WHAT TO DO = Give back the text of all the records below, every line as it appears, and leave out the pictures.

DATASET RECORDS =
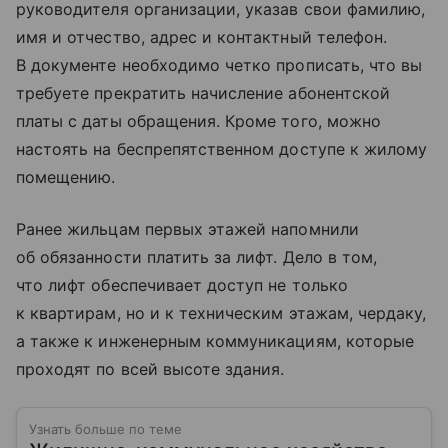
руководителя организации, указав свои фамилию,
имя и отчество, адрес и контактный телефон.
В документе необходимо четко прописать, что вы
требуете прекратить начисление абонентской
платы с даты обращения. Кроме того, можно
настоять на беспрепятственном доступе к жилому
помещению.
Ранее жильцам первых этажей напомнили
об обязанности платить за лифт. Дело в том,
что лифт обеспечивает доступ не только
к квартирам, но и к техническим этажам, чердаку,
а также к инженерным коммуникациям, которые
проходят по всей высоте здания.
Узнать больше по теме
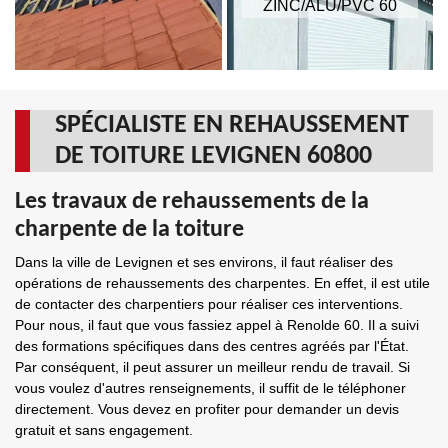
ZINC/ALU/PVC 60
SPÉCIALISTE EN REHAUSSEMENT
DE TOITURE LEVIGNEN 60800
Les travaux de rehaussements de la
charpente de la toiture
Dans la ville de Levignen et ses environs, il faut réaliser des
opérations de rehaussements des charpentes. En effet, il est utile
de contacter des charpentiers pour réaliser ces interventions.
Pour nous, il faut que vous fassiez appel à Renolde 60. Il a suivi
des formations spécifiques dans des centres agréés par l'État.
Par conséquent, il peut assurer un meilleur rendu de travail. Si
vous voulez d'autres renseignements, il suffit de le téléphoner
directement. Vous devez en profiter pour demander un devis
gratuit et sans engagement.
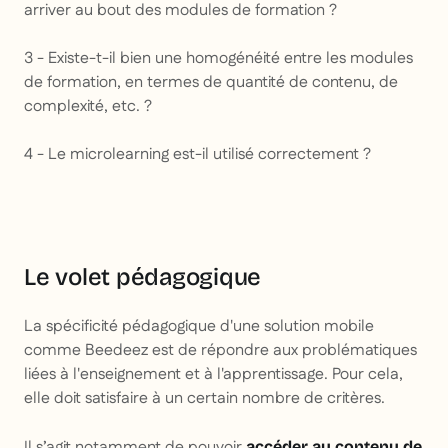
arriver au bout des modules de formation ?
3 - Existe-t-il bien une homogénéité entre les modules
de formation, en termes de quantité de contenu, de
complexité, etc. ?
4 - Le microlearning est-il utilisé correctement ?
Le volet pédagogique
La spécificité pédagogique d'une solution mobile
comme Beedeez est de répondre aux problématiques
liées à l'enseignement et à l'apprentissage. Pour cela,
elle doit satisfaire à un certain nombre de critères.
Il s’agit notamment de pouvoir
accéder au contenu de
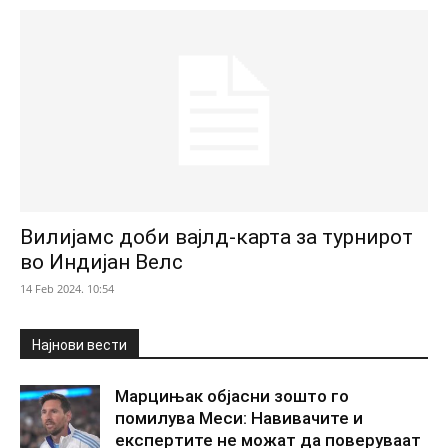
Вилијамс доби вајлд-карта за турнирот
во Индијан Велс
14 Feb 2024. 10:54
Најнови вести
Марцињак објасни зошто го
помилува Меси: Навивачите и
експертите не можат да поверуваат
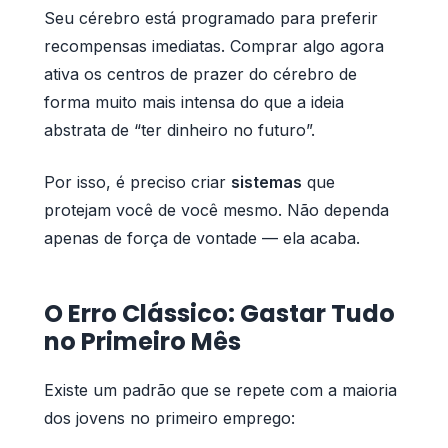
Seu cérebro está programado para preferir
recompensas imediatas. Comprar algo agora
ativa os centros de prazer do cérebro de
forma muito mais intensa do que a ideia
abstrata de “ter dinheiro no futuro”.
Por isso, é preciso criar
sistemas
que
protejam você de você mesmo. Não dependa
apenas de força de vontade — ela acaba.
O Erro Clássico: Gastar Tudo
no Primeiro Mês
Existe um padrão que se repete com a maioria
dos jovens no primeiro emprego:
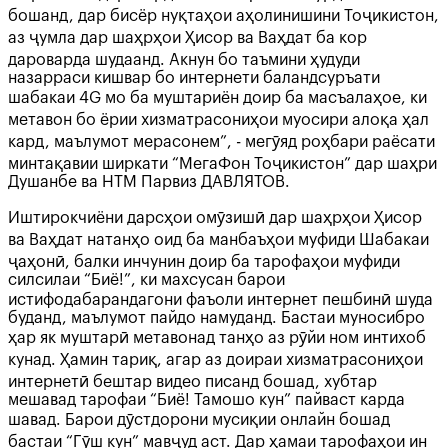
бошанд, дар бисёр нуқтаҳои аҳолинишини Тоҷикистон,
аз ҷумла дар шаҳрҳои Ҳисор ва Ваҳдат ба кор
дароварда шудаанд. Акнун бо таъмини ҳудуди
назарраси кишвар бо интернети баландсуръати
шабакаи 4G мо ба муштариён доир ба масъалаҳое, ки
метавон бо ёрии хизматрасониҳои муосири алоқа ҳал
кард, маълумот мерасонем”, - мегӯяд роҳбари раёсати
минтақавии ширкати “МегаФон Тоҷикистон” дар шаҳри
Душанбе ва НТМ Парвиз ДАВЛЯТОВ.
Иштирокчиёни дарсҳои омӯзишӣ дар шаҳрҳои Ҳисор
ва Ваҳдат натанҳо оид ба манбаъҳои муфиди Шабакаи
ҷаҳонӣ, балки инчунин доир ба тарофаҳои муфиди
силсилаи “Биё!”, ки махсусан барои
истифодабарандагони фаъоли интернет пешбинӣ шуда
буданд, маълумот пайдо намуданд. Бастаи муносибро
ҳар як муштарӣ метавонад танҳо аз рӯйи ном интихоб
кунад. Ҳамин тариқ, агар аз доираи хизматрасониҳои
интернетӣ бештар видео писанд бошад, хубтар
мешавад тарофаи “Биё! Тамошо кун” пайваст карда
шавад. Барои дӯстдорони мусиқии онлайн бошад
бастаи “Гӯш кун” мавҷуд аст. Дар ҳамаи тарофаҳои ин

TASK OUTPUT =
руководителя организации, указав свои фамилию,
имя и отчество, адрес и контактный телефон.
В документе необходимо четко прописать, что вы
требуете прекратить начисление абонентской
платы с даты обращения. Кроме того, можно
настоять на беспрепятственном доступе к жилому
помещению.
Ранее жильцам первых этажей напомнили
об обязанности платить за лифт. Дело в том,
что лифт обеспечивает доступ не только
к квартирам, но и к техническим этажам, чердаку,
а также к инженерным коммуникациям, которые
проходят по всей высоте здания.
Узнать больше по теме
ZINC/ALU/PVC 60
SPÉCIALISTE EN REHAUSSEMENT
DE TOITURE LEVIGNEN 60800
Les travaux de rehaussements de la
charpente de la toiture
Dans la ville de Levignen et ses environs, il faut réaliser des
opérations de rehaussements des charpentes. En effet, il est utile
de contacter des charpentiers pour réaliser ces interventions.
Pour nous, il faut que vous fassiez appel à Renolde 60. Il a suivi
des formations spécifiques dans des centres agréés par l'État.
Par conséquent, il peut assurer un meilleur rendu de travail. Si
vous voulez d'autres renseignements, il suffit de le téléphoner
directement. Vous devez en profiter pour demander un devis
gratuit et sans engagement.
arriver au bout des modules de formation ?
3 - Existe-t-il bien une homogénéité entre les modules
de formation, en termes de quantité de contenu, de
complexité, etc. ?
4 - Le microlearning est-il utilisé correctement ?
Le volet pédagogique
La spécificité pédagogique d'une solution mobile
comme Beedeez est de répondre aux problématiques
liées à l'enseignement et à l'apprentissage. Pour cela,
elle doit satisfaire à un certain nombre de critères.
Il s’agit notamment de pouvoir
accéder au contenu de
Вилијамс доби вајлд-карта за турнирот
во Индијан Велс
14 Feb 2024. 10:54
Најнови вести
Марцињак објасни зошто го
помилува Меси: Навивачите и
експертите не можат да поверуваат
Seu cérebro está programado para preferir
recompensas imediatas. Comprar algo agora
ativa os centros de prazer do cérebro de
forma muito mais intensa do que a ideia
abstrata de “ter dinheiro no futuro”.
Por isso, é preciso criar
sistemas
que
protejam você de você mesmo. Não dependa
apenas de força de vontade — ela acaba.
O Erro Clássico: Gastar Tudo
no Primeiro Mês
Existe um padrão que se repete com a maioria
dos jovens no primeiro emprego:
бошанд, дар бисёр нуқтаҳои аҳолинишини Тоҷикистон,
аз ҷумла дар шаҳрҳои Ҳисор ва Ваҳдат ба кор
дароварда шудаанд. Акнун бо таъмини ҳудуди
назарраси кишвар бо интернети баландсуръати
шабакаи 4G мо ба муштариён доир ба масъалаҳое, ки
метавон бо ёрии хизматрасониҳои муосири алоқа ҳал
кард, маълумот мерасонем”, - мегӯяд роҳбари раёсати
минтақавии ширкати “МегаФон Тоҷикистон” дар шаҳри
Душанбе ва НТМ Парвиз ДАВЛЯТОВ.
Иштирокчиёни дарсҳои омӯзишӣ дар шаҳрҳои Ҳисор
ва Ваҳдат натанҳо оид ба манбаъҳои муфиди Шабакаи
ҷаҳонӣ, балки инчунин доир ба тарофаҳои муфиди
силсилаи “Биё!”, ки махсусан барои
истифодабарандагони фаъоли интернет пешбинӣ шуда
буданд, маълумот пайдо намуданд. Бастаи муносибро
ҳар як муштарӣ метавонад танҳо аз рӯйи ном интихоб
кунад. Ҳамин тариқ, агар аз доираи хизматрасониҳои
интернетӣ бештар видео писанд бошад, хубтар
мешавад тарофаи “Биё! Тамошо кун” пайваст карда
шавад. Барои дӯстдорони мусиқии онлайн бошад
бастаи “Гӯш кун” мавҷуд аст. Дар ҳамаи тарофаҳои ин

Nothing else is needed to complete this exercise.